Wherever a line holds the word "none", copy that line from the data.

Version comparison data:
**********
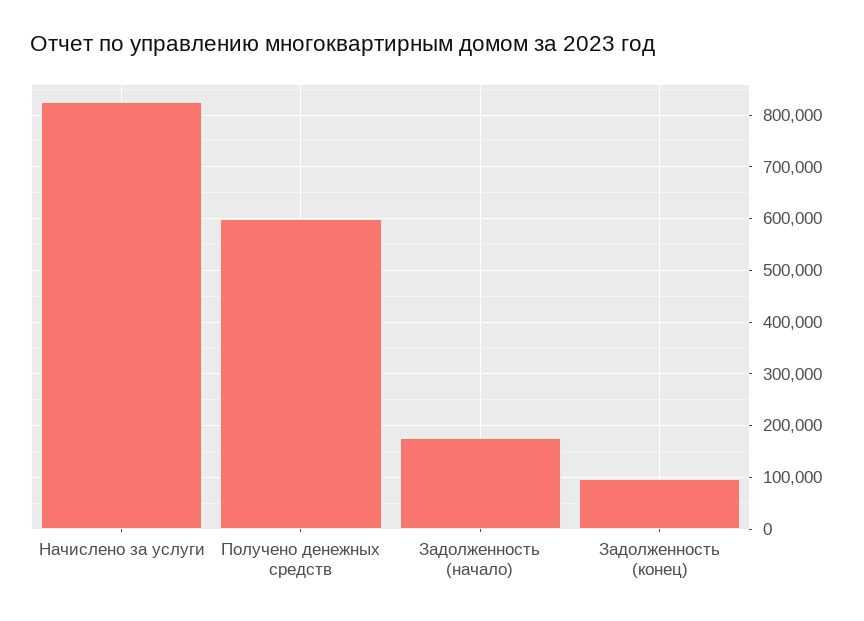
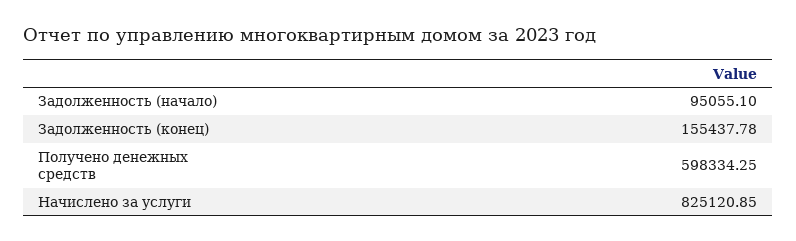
Задолженность (начало): 180000 -> 95055.1
Задолженность (конец): 100000 -> 155437.78

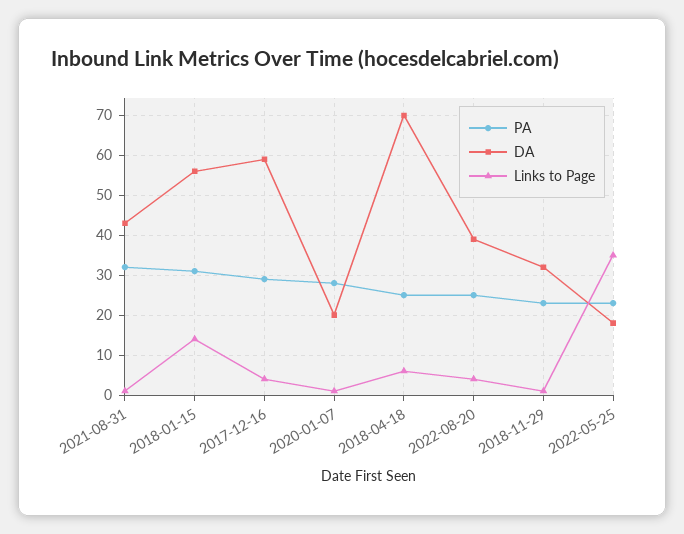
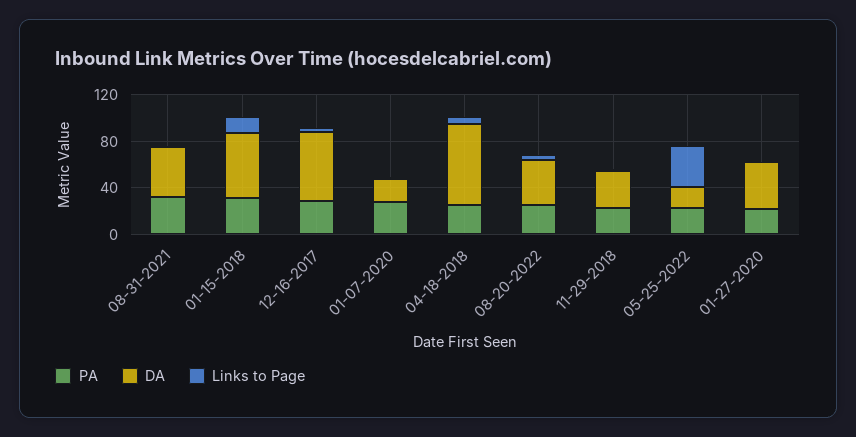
PA, 01-27-2020: none -> 20
DA, 01-27-2020: none -> 40
Links to Page, 01-27-2020: none -> 0

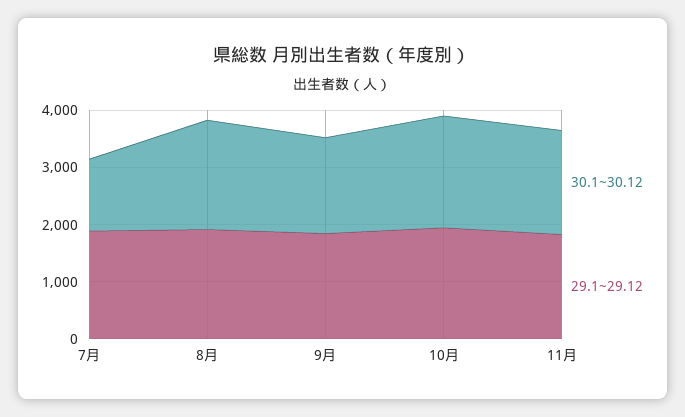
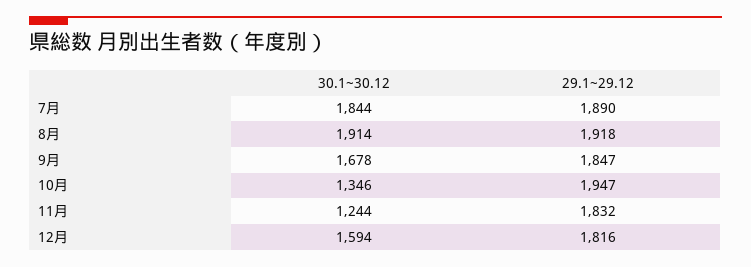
30.1~30.12, 7月: 1200 -> 1844
30.1~30.12, 10月: 2000 -> 1346
30.1~30.12, 11月: 1800 -> 1244
30.1~30.12, 12月: none -> 1594
29.1~29.12, 12月: none -> 1816

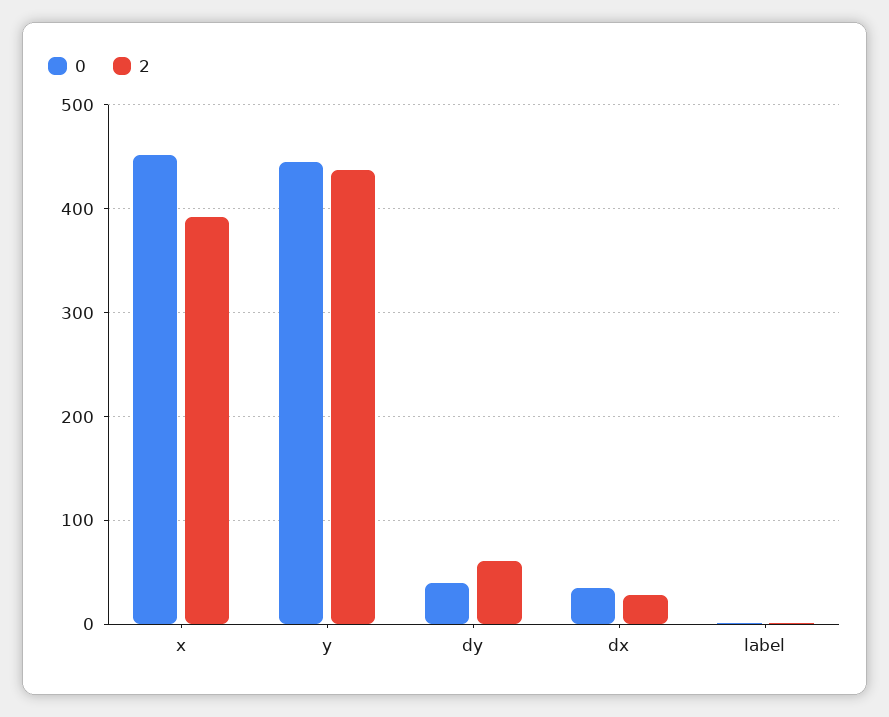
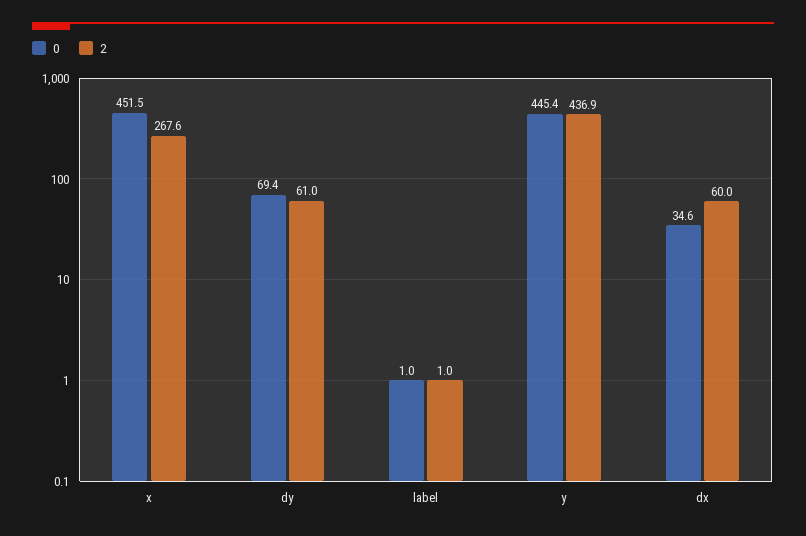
2, x: 390 -> 267.6
0, dy: 40 -> 69.4
2, dx: 30 -> 60

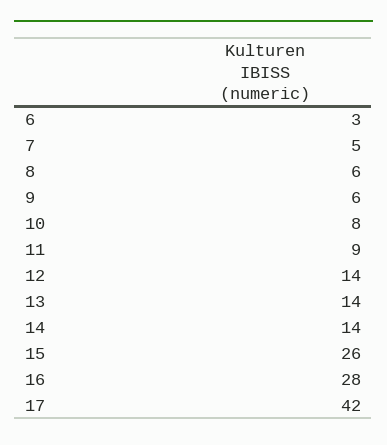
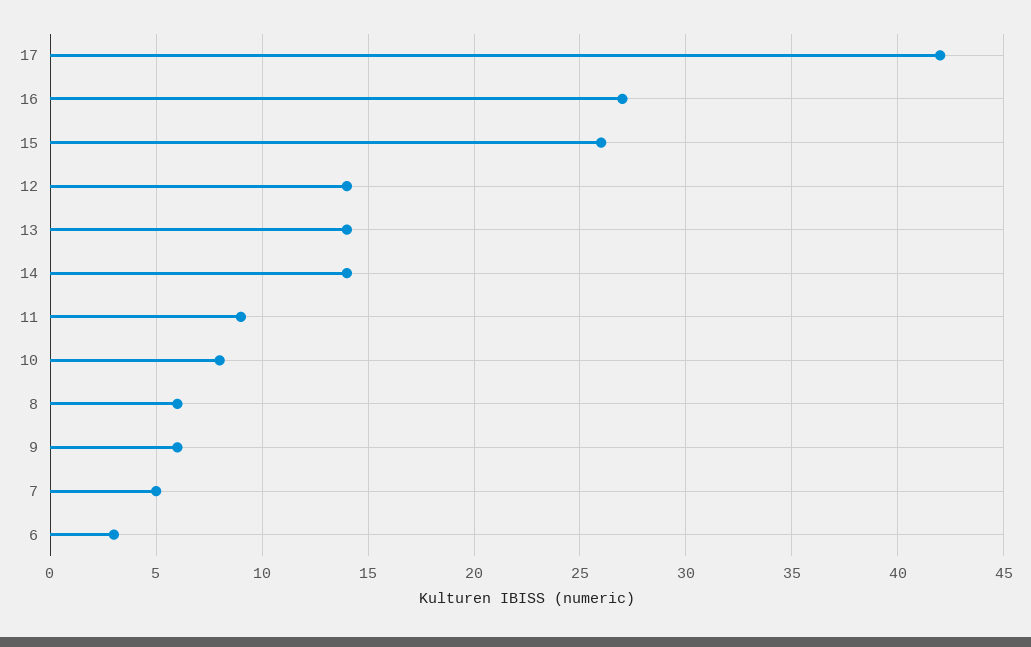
16: 28 -> 27

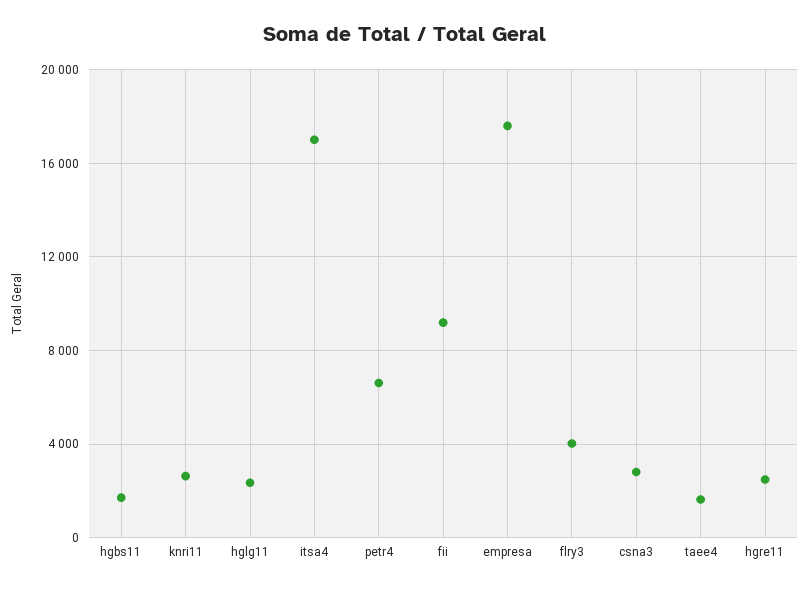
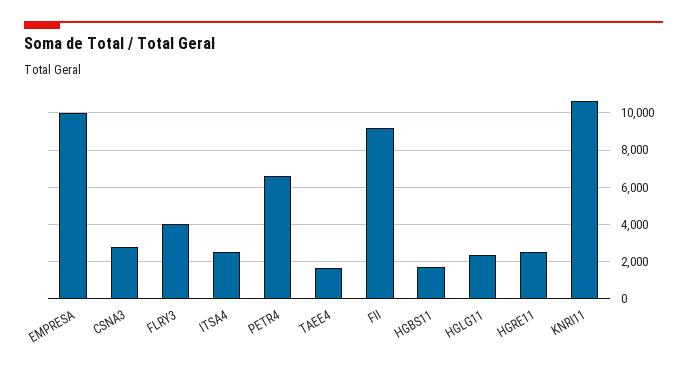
knri11: 2500 -> 10500
itsa4: 17000 -> 2500
empresa: 17500 -> 10000

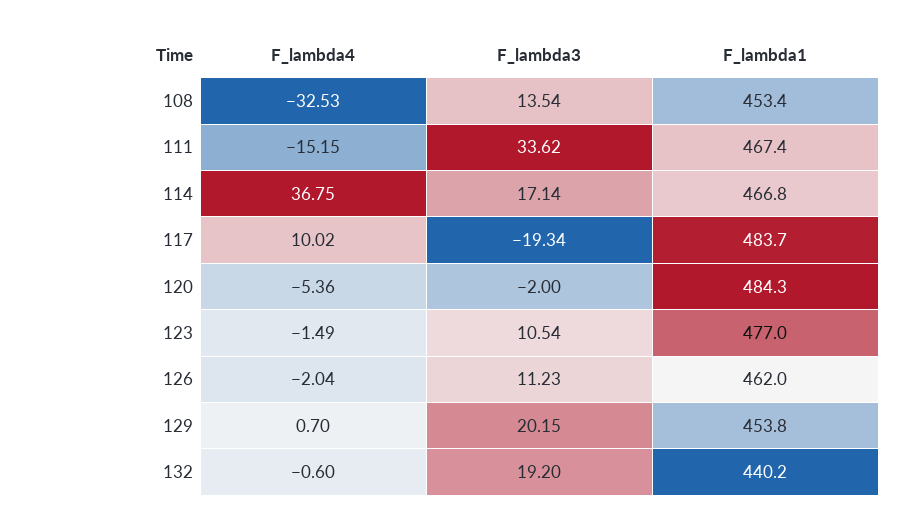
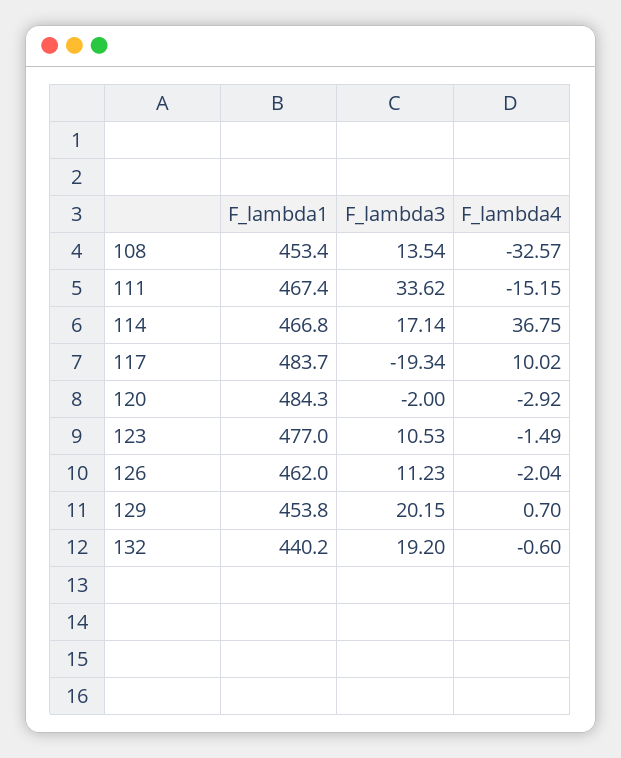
F_lambda4, 108: -32.53 -> -32.57
F_lambda4, 120: -5.36 -> -2.92
F_lambda3, 123: 10.54 -> 10.53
**********
▸ **Output for this exercise**:
PA, 01-27-2020: none -> 20
DA, 01-27-2020: none -> 40
Links to Page, 01-27-2020: none -> 0
30.1~30.12, 12月: none -> 1594
29.1~29.12, 12月: none -> 1816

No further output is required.